John Gibbons and Isobel Sollengerger are both from the area and met at PAFA. The couple has been collaborating on music for a long time (they’re both members of the electro-Zen–art band, Bardo Pond) and recently started collaborating on art. The Flemings, Ellen and Sonny, are from the area. Ellen went to Uarts and Sonny is recently back from five years in salt Lake City where he founded and built “Proving Grounds” the biggest skate park in that part of the country. Boutwell is from Erie and after spending time in the Navy is now studying art at PAFA. (image is floor with critters, mushrooms and a “saucer,” part of Gibbons and Sollenberger‘s untitled installation — which also includes a plaster on paper “cloud” on the wall — see next image)


The group exhibit’s laid out in the building’s first floor and the work spans the range of art and crafts, from decorative glass panels and metal and ceramic sculptures to collage, figure paintings, furniture, clothing, video and abstract works.
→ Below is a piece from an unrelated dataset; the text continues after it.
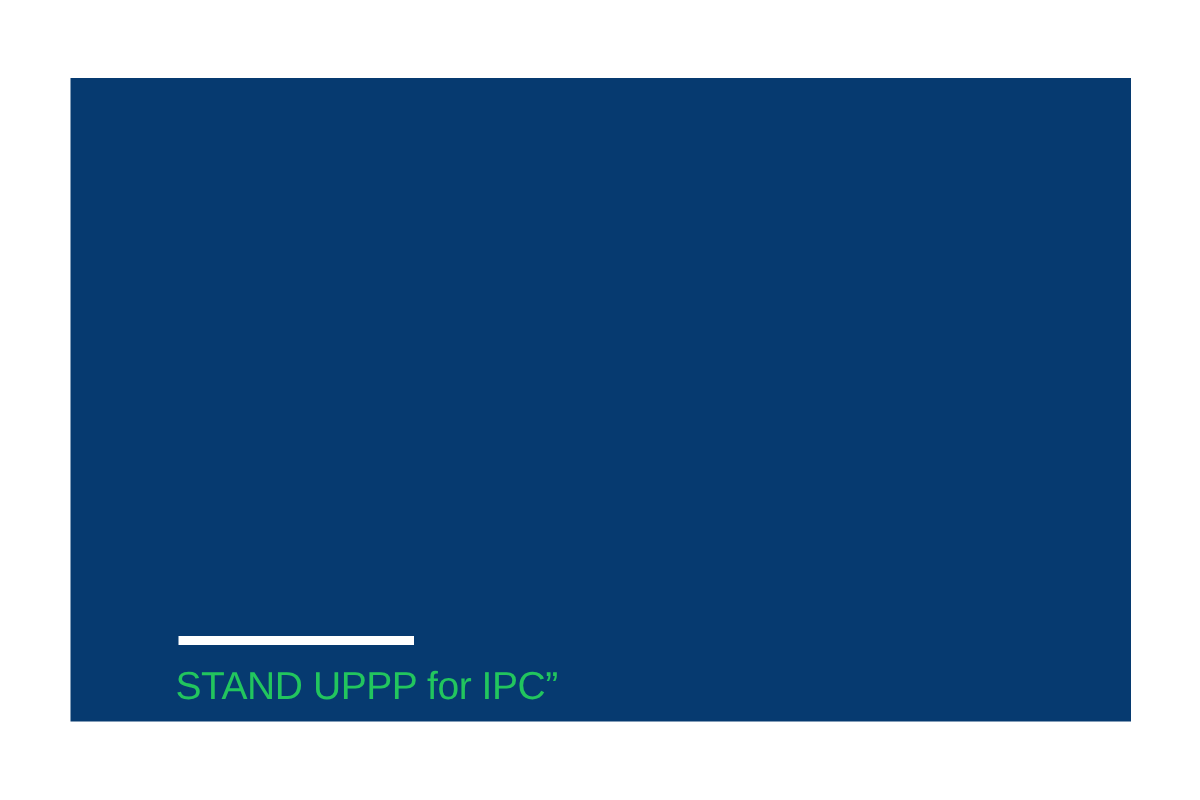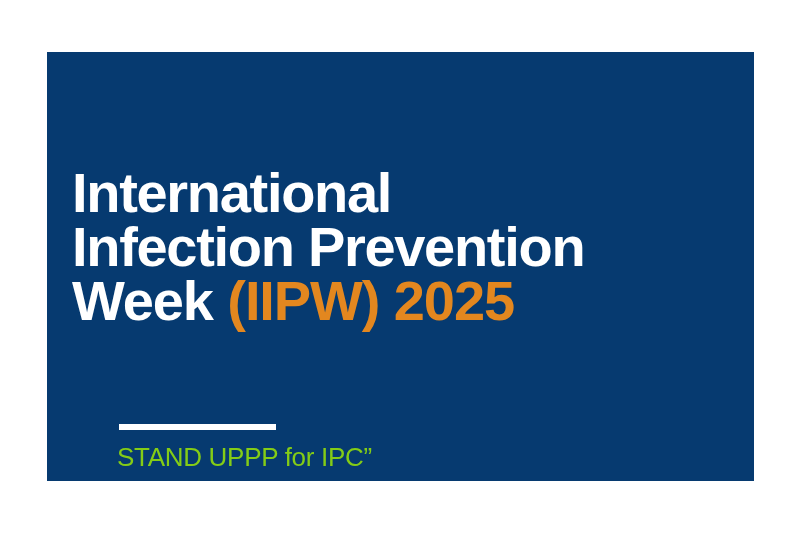"International" div { html: <div> <span>International</span> <span>Infection Prevention</span> <span><span>Week </span><span>(IIPW) 2025</span></span> </div> -> none }
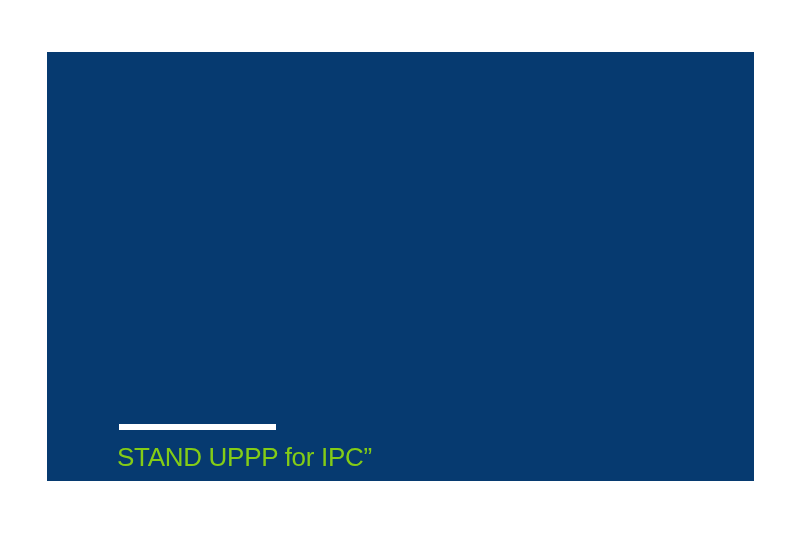"STAND UPPP for IPC”" .subtitle-line { color: #84cc16 -> #22c55e }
Having just written about the CFEVA show, which has an equal range of works, I have to say this show is of comparable quality but higher in energy and of course edgier, as you’d expect, in what is a beautiful but raw space (and not an office lobby). I’ll venture here that office lobbies could use a little bit more of this edgier stuff.


The real fun of this building is the open studios where the artists live and work. It’s here I saw the amazing level to which the artists are committed to working. The spaces I saw were almost equal part studio and living space and the interweaving of art and life is complete. Without further ado, I’ll run some pictures here with a bit of commentary. Mostly I hope you’ll keep these artists on your radar and watch out for their next open studio event. (image is Sonny Fleming‘s “Pillow Talk” a loveseat with tvs all running static embedded in it.)


Here is Ellen Fleming‘s “3” which I thought was a glass and metal painting. It was both sweet and poke-y, so a little forbidding.


Michael McJilton‘s got a body of work involving soldiers and war. I find that very compelling material for a young artist to make. Here are some drawings that look like recruiting posters installed like on a bulletin board.

Jon Schoff‘s “Flesh Pod” painting is like a bad boy version of that Sidney Goodman painting of a nude — body truncated in a violent kind of way draped over a wooden table. Very Academy…but not.


Naomi Littell makes hats and clothing. Her works (pictured here hanging in the apparel corner of the exhibit) have the fun, party-time ambiance and flash of Mardi Gras (if not the purple, green and gold colors).